## Task prompt
Could you filter the data below down to the lines that hold the word "viewBox"?

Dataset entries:
● ● ● ●

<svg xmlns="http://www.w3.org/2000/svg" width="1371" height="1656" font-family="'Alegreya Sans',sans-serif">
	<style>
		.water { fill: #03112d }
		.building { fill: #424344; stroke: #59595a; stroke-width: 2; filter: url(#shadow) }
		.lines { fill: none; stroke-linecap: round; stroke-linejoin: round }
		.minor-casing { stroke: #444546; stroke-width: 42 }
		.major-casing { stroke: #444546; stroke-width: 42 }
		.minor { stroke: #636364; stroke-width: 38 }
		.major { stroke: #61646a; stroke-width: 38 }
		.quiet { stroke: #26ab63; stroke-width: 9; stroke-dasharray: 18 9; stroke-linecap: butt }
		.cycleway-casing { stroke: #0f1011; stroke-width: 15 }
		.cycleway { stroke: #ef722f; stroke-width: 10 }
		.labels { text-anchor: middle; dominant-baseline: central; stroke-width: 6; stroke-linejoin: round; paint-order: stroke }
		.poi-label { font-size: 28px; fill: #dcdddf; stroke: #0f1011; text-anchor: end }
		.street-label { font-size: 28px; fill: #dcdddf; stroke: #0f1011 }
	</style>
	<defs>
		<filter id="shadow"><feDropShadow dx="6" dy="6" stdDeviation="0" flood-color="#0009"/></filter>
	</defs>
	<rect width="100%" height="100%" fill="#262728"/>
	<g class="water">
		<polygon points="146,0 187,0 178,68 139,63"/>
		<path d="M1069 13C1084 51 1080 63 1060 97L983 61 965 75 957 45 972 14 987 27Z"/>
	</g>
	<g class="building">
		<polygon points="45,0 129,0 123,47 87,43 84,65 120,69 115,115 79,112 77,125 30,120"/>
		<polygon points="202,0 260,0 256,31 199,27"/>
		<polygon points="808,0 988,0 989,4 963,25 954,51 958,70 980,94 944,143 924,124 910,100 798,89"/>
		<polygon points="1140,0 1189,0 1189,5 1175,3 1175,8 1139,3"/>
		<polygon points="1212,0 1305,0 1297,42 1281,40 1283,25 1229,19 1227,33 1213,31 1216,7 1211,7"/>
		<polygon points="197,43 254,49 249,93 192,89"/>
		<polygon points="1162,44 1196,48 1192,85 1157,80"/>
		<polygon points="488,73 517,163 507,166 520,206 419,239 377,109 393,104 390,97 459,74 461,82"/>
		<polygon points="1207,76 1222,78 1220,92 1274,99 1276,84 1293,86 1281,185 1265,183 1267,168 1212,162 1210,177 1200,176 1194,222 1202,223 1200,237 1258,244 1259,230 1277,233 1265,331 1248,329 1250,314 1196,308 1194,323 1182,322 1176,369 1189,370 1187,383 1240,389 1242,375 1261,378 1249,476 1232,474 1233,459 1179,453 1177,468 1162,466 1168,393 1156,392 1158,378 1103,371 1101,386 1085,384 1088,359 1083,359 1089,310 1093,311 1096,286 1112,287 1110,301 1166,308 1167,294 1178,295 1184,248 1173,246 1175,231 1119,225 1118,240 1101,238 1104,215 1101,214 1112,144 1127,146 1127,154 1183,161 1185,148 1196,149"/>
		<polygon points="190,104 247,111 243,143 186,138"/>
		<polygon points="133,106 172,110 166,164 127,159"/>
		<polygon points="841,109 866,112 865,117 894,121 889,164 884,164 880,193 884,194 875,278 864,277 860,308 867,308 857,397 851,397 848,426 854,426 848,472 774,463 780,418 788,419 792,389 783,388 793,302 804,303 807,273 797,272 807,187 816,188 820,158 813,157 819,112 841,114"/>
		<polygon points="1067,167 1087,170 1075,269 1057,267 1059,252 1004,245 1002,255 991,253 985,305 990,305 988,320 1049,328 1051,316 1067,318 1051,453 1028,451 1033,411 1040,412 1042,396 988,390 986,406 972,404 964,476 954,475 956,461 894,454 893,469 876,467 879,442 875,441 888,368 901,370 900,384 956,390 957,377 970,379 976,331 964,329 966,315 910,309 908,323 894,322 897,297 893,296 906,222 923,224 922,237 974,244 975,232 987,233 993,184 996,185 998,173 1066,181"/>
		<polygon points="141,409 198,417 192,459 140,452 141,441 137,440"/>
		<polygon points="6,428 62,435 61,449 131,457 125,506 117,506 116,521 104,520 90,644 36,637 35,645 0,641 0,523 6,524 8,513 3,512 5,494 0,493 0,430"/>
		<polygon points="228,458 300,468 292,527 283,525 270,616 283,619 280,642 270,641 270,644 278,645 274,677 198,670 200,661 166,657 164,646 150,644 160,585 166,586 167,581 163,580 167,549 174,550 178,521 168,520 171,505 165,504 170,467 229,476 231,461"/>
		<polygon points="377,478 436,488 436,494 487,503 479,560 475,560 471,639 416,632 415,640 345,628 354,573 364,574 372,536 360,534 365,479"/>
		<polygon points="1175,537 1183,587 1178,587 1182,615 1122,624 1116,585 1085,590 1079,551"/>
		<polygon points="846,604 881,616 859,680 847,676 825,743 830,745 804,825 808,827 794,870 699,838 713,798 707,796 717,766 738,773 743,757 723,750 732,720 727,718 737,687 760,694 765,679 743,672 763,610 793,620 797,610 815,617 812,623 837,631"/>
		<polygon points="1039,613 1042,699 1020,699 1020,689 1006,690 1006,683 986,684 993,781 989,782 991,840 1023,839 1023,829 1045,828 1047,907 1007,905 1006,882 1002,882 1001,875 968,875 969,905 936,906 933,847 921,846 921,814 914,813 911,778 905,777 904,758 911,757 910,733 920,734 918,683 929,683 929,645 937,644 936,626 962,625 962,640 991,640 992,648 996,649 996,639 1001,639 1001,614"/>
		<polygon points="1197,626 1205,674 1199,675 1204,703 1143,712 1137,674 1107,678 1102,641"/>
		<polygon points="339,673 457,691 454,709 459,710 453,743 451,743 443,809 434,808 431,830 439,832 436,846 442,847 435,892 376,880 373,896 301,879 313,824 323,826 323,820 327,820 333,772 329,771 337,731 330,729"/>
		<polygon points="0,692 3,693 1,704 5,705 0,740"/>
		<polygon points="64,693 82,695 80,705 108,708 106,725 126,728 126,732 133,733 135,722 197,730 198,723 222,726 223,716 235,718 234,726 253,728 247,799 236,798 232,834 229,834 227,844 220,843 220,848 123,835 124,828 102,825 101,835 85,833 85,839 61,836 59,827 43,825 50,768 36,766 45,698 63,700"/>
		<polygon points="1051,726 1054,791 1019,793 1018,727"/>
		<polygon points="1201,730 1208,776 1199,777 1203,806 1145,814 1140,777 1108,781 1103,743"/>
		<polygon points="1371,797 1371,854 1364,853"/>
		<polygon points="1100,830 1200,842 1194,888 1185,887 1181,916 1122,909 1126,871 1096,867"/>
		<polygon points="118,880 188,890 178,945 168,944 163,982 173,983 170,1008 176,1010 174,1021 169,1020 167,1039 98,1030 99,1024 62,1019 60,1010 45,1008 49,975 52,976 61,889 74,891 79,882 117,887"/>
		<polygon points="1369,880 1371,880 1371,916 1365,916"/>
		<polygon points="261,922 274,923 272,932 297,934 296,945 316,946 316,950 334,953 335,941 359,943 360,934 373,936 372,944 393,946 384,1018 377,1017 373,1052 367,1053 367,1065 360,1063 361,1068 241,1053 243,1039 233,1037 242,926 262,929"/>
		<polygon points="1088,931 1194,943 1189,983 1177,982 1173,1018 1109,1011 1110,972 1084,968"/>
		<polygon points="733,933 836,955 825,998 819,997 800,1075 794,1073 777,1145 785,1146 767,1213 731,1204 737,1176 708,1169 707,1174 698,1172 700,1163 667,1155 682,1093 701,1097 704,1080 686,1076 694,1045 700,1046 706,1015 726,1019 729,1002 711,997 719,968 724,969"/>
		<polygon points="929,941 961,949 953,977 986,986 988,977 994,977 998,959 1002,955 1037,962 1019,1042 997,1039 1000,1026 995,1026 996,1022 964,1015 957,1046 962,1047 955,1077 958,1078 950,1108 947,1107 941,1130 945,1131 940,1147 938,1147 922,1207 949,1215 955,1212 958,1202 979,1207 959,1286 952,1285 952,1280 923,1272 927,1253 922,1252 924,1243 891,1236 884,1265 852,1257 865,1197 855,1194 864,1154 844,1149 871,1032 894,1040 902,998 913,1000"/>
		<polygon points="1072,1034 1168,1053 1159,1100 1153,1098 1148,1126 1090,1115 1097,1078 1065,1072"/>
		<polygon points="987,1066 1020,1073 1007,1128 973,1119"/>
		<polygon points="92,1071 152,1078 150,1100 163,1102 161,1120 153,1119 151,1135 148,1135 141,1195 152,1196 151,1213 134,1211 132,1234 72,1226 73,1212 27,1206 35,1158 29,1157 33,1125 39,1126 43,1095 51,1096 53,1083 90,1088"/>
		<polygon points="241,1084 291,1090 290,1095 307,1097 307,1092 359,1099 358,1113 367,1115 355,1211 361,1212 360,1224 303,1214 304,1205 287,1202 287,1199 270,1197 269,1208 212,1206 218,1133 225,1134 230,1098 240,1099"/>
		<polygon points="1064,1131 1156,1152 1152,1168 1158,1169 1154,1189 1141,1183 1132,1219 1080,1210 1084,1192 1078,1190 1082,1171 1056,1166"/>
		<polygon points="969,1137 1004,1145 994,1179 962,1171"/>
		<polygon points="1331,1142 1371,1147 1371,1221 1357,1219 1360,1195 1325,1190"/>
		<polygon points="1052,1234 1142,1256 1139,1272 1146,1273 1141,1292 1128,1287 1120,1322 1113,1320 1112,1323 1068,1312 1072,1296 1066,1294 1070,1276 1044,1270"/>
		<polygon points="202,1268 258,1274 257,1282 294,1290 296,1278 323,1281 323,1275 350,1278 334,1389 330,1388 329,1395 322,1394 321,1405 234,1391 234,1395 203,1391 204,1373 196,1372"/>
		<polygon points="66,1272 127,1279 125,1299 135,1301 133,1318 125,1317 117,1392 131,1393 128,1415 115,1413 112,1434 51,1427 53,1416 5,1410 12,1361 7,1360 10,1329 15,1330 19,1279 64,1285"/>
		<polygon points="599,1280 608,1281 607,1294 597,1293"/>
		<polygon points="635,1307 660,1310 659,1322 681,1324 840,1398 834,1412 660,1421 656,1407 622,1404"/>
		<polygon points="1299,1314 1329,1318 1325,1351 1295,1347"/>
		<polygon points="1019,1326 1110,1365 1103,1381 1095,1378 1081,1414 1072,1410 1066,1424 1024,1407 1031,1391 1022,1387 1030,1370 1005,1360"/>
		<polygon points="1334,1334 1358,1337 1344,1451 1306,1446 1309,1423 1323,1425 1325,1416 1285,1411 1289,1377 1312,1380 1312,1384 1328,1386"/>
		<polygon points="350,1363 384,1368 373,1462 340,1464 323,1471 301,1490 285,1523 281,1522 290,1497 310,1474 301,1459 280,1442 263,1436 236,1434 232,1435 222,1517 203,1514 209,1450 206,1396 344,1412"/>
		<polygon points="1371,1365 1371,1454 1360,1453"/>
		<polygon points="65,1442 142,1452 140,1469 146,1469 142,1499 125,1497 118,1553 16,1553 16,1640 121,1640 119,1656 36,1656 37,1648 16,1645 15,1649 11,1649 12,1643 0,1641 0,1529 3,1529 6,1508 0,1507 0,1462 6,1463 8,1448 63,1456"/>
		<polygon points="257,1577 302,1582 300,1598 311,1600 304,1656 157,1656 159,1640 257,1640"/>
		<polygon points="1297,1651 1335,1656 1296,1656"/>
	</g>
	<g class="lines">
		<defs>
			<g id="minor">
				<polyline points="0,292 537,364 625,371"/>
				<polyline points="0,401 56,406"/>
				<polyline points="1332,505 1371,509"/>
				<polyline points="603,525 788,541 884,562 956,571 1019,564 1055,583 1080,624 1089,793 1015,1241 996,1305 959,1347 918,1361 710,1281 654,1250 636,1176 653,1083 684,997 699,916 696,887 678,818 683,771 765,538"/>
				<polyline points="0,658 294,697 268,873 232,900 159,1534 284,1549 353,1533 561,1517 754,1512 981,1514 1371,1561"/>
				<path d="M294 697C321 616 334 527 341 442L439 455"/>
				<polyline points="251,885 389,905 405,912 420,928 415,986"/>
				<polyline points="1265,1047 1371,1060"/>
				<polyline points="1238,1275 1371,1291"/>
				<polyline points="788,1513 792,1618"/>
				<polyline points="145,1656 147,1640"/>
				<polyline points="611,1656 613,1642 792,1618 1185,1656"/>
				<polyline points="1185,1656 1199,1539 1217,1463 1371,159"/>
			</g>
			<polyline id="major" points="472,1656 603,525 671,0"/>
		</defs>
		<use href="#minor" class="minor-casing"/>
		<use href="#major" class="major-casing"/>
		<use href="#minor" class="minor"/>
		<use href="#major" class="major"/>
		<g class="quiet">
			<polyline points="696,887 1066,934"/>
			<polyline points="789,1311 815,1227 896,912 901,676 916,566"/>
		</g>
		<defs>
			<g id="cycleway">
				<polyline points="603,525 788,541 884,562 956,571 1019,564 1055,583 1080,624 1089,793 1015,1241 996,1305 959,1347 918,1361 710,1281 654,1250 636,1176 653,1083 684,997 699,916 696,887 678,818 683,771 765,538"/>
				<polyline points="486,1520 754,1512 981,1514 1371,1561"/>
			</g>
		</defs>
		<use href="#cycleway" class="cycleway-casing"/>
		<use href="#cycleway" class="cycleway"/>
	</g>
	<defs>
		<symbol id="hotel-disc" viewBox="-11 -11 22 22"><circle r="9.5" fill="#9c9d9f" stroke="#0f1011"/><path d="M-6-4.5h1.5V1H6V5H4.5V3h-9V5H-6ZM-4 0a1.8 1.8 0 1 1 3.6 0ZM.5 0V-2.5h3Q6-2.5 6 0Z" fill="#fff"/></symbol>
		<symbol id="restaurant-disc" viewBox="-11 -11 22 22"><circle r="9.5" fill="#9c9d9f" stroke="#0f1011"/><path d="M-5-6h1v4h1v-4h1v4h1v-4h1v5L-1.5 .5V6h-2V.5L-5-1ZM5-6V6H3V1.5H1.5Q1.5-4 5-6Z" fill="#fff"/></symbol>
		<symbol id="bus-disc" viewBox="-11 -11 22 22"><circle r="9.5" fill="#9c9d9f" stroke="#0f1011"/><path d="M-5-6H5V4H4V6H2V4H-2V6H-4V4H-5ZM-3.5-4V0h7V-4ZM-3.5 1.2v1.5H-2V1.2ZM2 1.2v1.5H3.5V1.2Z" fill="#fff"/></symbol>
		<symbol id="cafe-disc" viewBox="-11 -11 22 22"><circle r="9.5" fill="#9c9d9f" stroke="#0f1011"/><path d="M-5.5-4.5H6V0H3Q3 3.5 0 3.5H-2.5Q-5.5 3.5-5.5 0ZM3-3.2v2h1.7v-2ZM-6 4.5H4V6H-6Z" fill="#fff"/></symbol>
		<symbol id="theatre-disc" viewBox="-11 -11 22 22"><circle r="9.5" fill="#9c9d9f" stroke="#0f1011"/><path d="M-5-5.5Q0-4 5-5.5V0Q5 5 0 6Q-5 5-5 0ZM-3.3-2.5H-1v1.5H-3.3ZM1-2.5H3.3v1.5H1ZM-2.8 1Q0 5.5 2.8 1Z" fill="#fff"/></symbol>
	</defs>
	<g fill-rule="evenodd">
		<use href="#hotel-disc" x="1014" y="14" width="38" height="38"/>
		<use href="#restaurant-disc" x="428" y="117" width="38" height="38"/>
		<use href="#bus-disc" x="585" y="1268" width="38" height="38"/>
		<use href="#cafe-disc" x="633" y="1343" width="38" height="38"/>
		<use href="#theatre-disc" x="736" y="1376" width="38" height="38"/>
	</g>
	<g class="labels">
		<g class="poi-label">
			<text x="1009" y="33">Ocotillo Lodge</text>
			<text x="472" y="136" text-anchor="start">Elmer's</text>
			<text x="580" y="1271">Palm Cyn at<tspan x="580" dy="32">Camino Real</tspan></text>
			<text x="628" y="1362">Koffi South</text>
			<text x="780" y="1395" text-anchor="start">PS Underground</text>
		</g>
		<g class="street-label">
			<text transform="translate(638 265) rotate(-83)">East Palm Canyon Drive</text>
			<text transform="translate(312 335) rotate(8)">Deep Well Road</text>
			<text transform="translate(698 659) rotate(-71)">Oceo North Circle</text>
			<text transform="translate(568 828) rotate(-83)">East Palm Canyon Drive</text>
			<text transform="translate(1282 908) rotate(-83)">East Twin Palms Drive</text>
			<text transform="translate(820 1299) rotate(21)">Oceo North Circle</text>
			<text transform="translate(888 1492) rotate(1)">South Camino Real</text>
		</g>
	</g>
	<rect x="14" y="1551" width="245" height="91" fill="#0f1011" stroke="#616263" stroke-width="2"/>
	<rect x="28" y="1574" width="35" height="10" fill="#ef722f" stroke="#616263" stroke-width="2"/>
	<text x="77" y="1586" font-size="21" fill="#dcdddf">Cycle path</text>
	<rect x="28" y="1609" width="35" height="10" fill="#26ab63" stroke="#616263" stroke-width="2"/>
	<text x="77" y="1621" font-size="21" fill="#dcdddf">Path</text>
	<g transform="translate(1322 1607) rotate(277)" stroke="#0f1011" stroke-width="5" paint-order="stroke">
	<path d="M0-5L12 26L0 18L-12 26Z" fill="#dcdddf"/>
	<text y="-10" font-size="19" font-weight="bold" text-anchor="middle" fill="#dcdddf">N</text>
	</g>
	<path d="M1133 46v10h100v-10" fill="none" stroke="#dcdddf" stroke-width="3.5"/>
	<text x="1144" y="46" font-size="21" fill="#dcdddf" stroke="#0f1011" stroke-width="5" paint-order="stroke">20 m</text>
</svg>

● ● ● ●

## Output below
		<symbol id="hotel-disc" viewBox="-11 -11 22 22"><circle r="9.5" fill="#9c9d9f" stroke="#0f1011"/><path d="M-6-4.5h1.5V1H6V5H4.5V3h-9V5H-6ZM-4 0a1.8 1.8 0 1 1 3.6 0ZM.5 0V-2.5h3Q6-2.5 6 0Z" fill="#fff"/></symbol>
		<symbol id="restaurant-disc" viewBox="-11 -11 22 22"><circle r="9.5" fill="#9c9d9f" stroke="#0f1011"/><path d="M-5-6h1v4h1v-4h1v4h1v-4h1v5L-1.5 .5V6h-2V.5L-5-1ZM5-6V6H3V1.5H1.5Q1.5-4 5-6Z" fill="#fff"/></symbol>
		<symbol id="bus-disc" viewBox="-11 -11 22 22"><circle r="9.5" fill="#9c9d9f" stroke="#0f1011"/><path d="M-5-6H5V4H4V6H2V4H-2V6H-4V4H-5ZM-3.5-4V0h7V-4ZM-3.5 1.2v1.5H-2V1.2ZM2 1.2v1.5H3.5V1.2Z" fill="#fff"/></symbol>
		<symbol id="cafe-disc" viewBox="-11 -11 22 22"><circle r="9.5" fill="#9c9d9f" stroke="#0f1011"/><path d="M-5.5-4.5H6V0H3Q3 3.5 0 3.5H-2.5Q-5.5 3.5-5.5 0ZM3-3.2v2h1.7v-2ZM-6 4.5H4V6H-6Z" fill="#fff"/></symbol>
		<symbol id="theatre-disc" viewBox="-11 -11 22 22"><circle r="9.5" fill="#9c9d9f" stroke="#0f1011"/><path d="M-5-5.5Q0-4 5-5.5V0Q5 5 0 6Q-5 5-5 0ZM-3.3-2.5H-1v1.5H-3.3ZM1-2.5H3.3v1.5H1ZM-2.8 1Q0 5.5 2.8 1Z" fill="#fff"/></symbol>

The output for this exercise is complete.